15th February 2018 (Last Updated February 15th, 2018 10:20)

Japanese pharmaceutical company Shionogi has reportedly developed a drug that can kill the flu virus in one day.

New drug promises to eliminate flu virus in a day
Japanese pharmaceutical company Shionogi has reportedly developed a drug that can kill the flu virus in one day.

Japanese pharmaceutical company Shionogi has reportedly developed a drug that can kill the flu virus in one day, speeding up patients’ recovery process and reducing the threat of contagion.

The drug, baloxavir marboxil, was co-developed by Swiss pharma firm Roche and has gained preliminary approval in Japan. Baloxavir comes in a pill form and is taken orally, working to target both the A and B types of the influenza virus. It was approved by a Japanese government health ministry panel in early February, with the expectation of its imminent sale.

There are plans to file for regulatory review in the US and Europe, with hopes that the drug will become available in the US before next winter. Roche will hold the rights to distribute baloxavir internationally.

Clinical trials found that a single dose of Baloxavir killed the virus within 24 hours. This is three times faster than the rate of Roche’s current flu medication Tamiflu (oseltamivir), which has a treatment course of ten doses over five days.

“The advantage is that it’s one pill once, versus a course of therapy, so particularly for pandemic planning, this could be an advantage,” Roche Pharmaceuticals CEO Daniel O’Day told Bloomberg. “You don’t have the potential resistance that comes with not completing your course of therapy.”

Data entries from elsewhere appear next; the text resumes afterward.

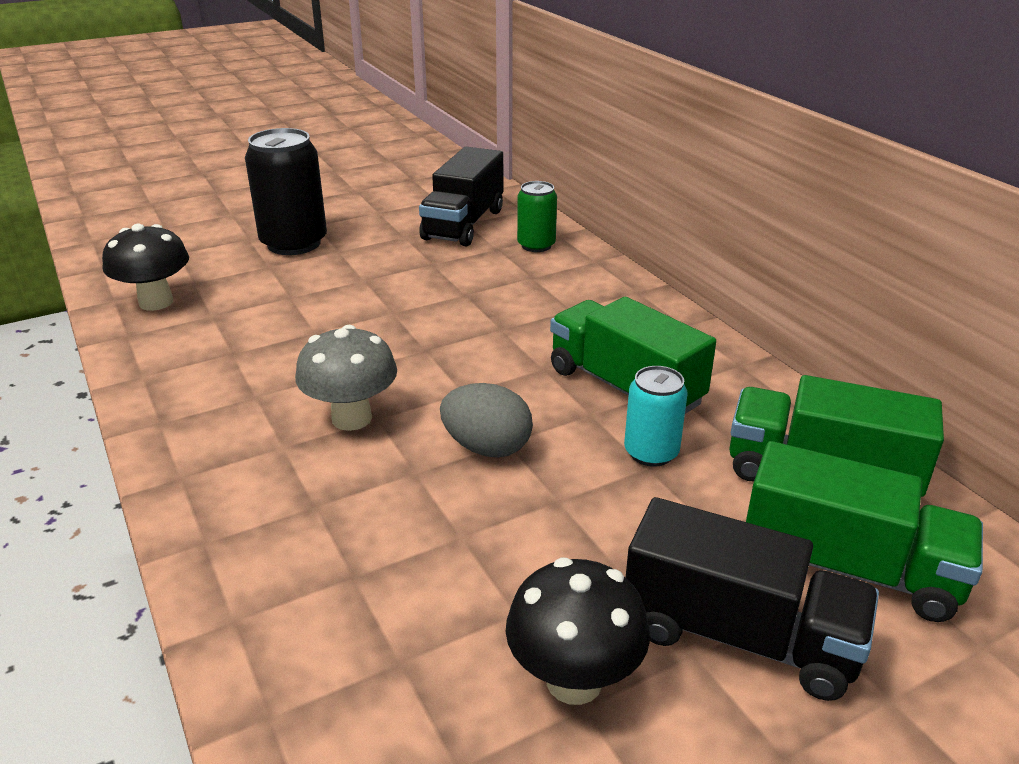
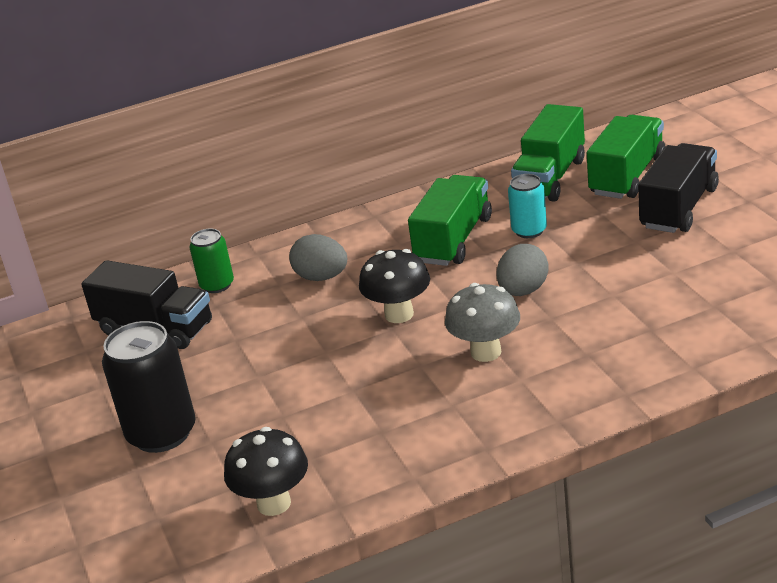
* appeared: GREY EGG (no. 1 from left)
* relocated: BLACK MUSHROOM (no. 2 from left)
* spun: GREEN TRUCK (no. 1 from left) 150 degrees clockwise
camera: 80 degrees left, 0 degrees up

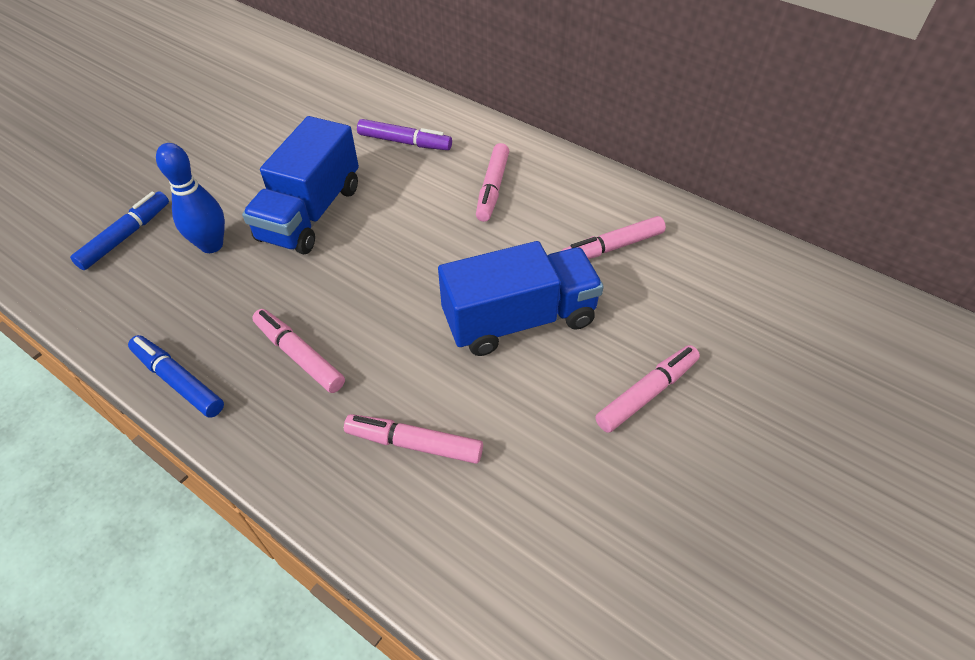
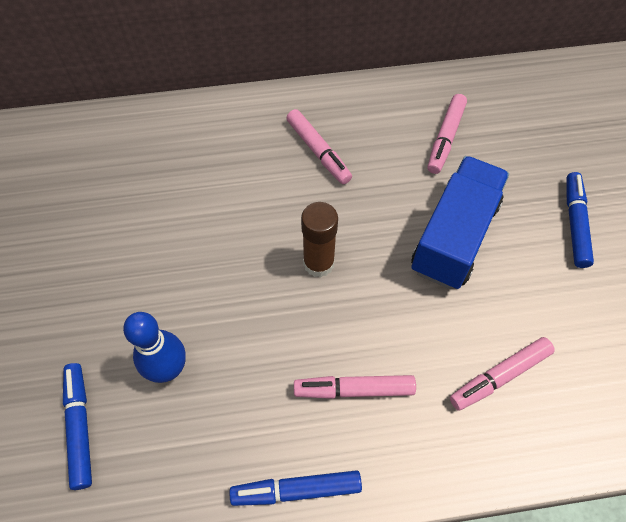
* appeared: BROWN GLUE STICK
* colour: PINK MARKER (no. 5 from left) to BLUE MARKER (no. 3 from left)
* missing: BLUE TRUCK (no. 1 from left)
* missing: PURPLE MARKER
camera: 45 degrees left, 10 degrees up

Tamiflu is a neuraminidase inhibitor, similar to GlaxoSmithKline’s Relenza, BioCryst Pharmaceuticals’ Rapivab and Daiichi Sankyo’s Inavir. These all block a protein the flu virus uses to reproduce itself in infected cells. By contrast, baloxavir was developed using discoveries made in HIV medications, which target a different type of enzyme, protecting cells from initial infection through decreasing their vulnerability to the virus.

The new treatment is a potentially groundbreaking step in treating influenza, which is currently seeing a severe outbreak in the US and UK. As many as 650,000 people die worldwide during the influenza virus’s seasonal form, and millions could die from it in the instance of a severe pandemic.

Treatment for the virus is a growing sector. In December 2017, Acute Market Reports predicted that the global influenza therapeutics market would increase from $600 million in 2016 to $1.2 billion by 2025.